_Work task:_ All of the data is to be written out again exactly, without the pictures.

_Source data:_
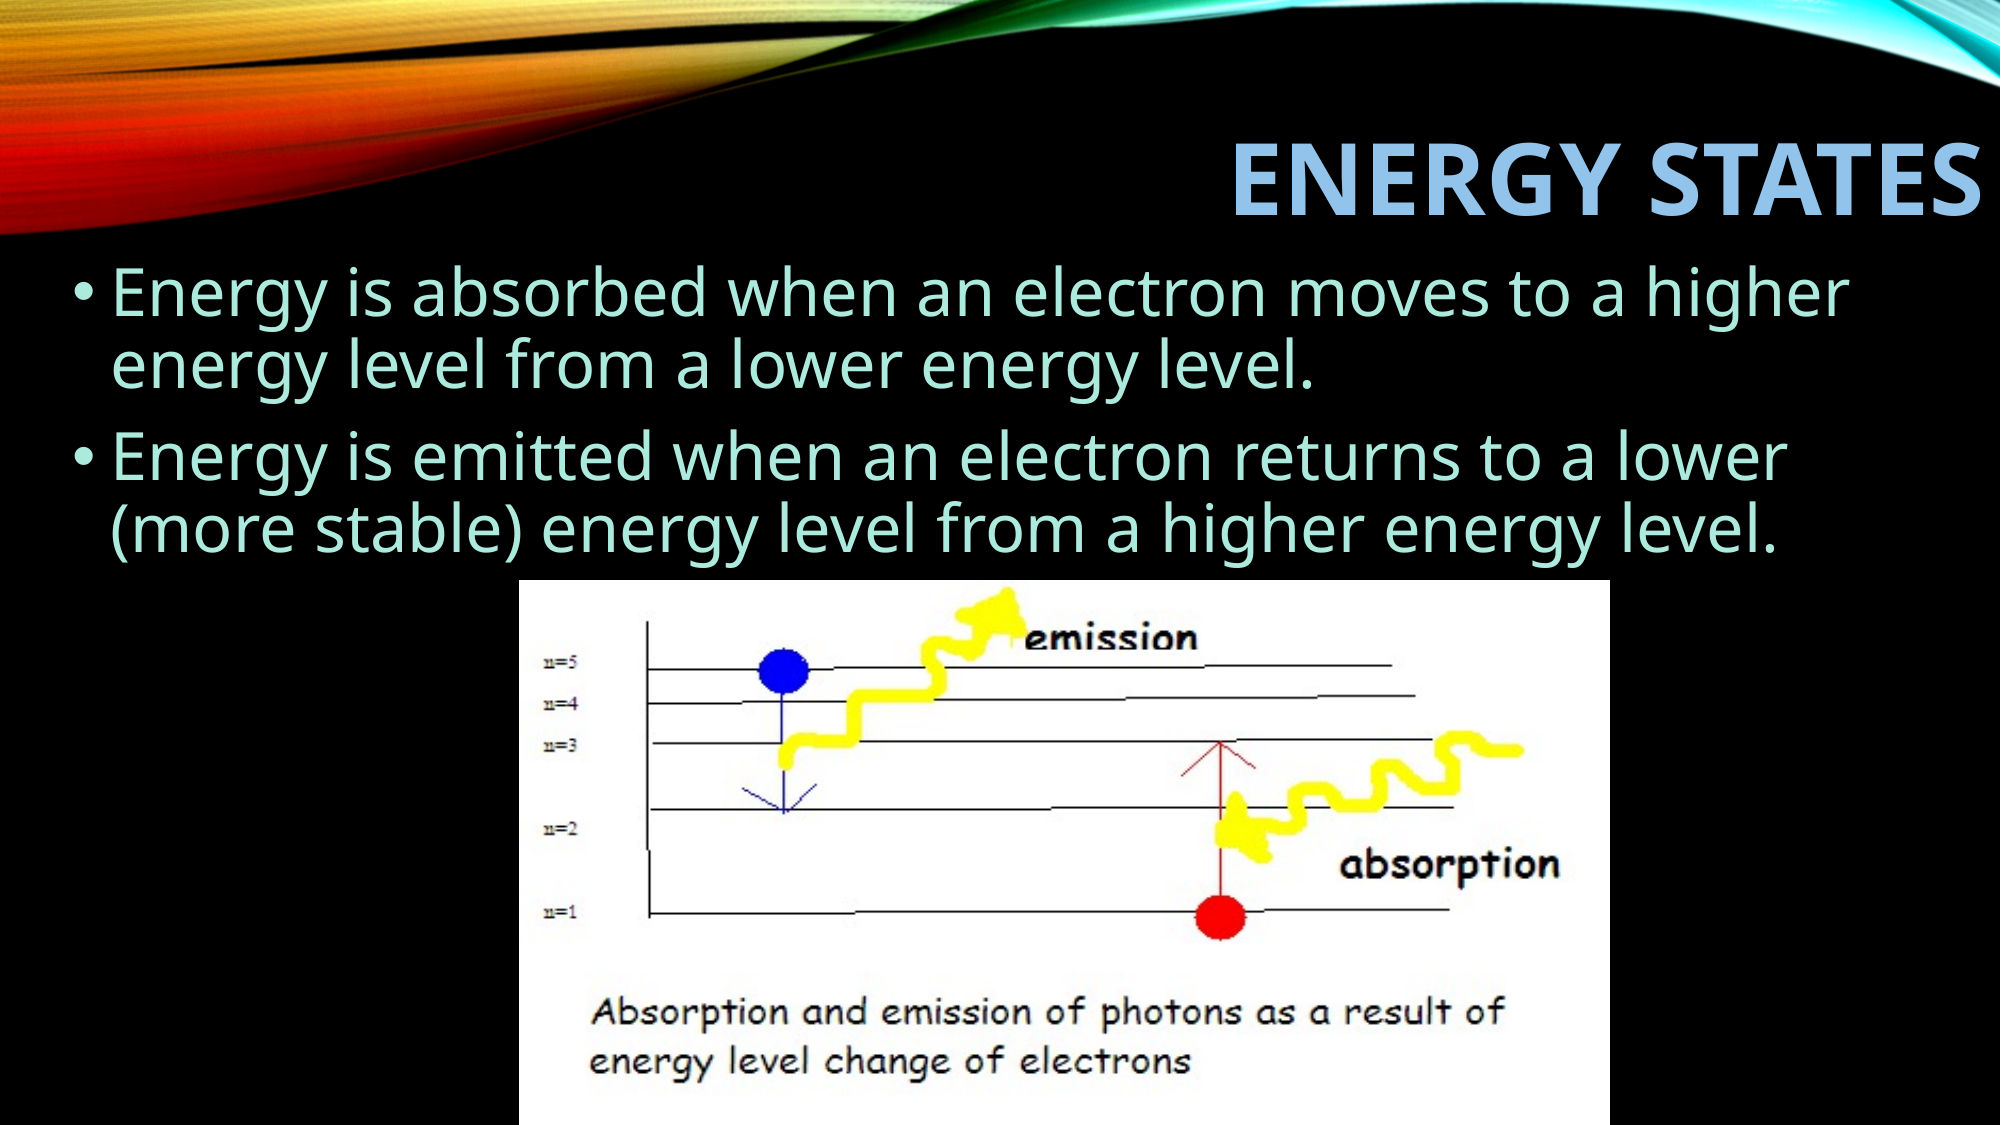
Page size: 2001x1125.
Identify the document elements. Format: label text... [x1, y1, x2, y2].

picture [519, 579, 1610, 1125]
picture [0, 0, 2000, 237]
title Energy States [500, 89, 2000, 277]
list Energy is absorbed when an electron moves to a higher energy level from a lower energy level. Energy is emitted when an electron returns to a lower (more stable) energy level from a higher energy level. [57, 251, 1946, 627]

_Solution below:_
Page size: 2001x1125.
Identify the document elements. Format: label text... [x1, y1, x2, y2].

picture [519, 579, 1610, 1125]
picture [0, 0, 2000, 237]
title Energy States [500, 89, 2000, 277]
list Energy is absorbed when an electron moves to a higher energy level from a lower energy level. Energy is emitted when an electron returns to a lower (more stable) energy level from a higher energy level. [57, 251, 1946, 627]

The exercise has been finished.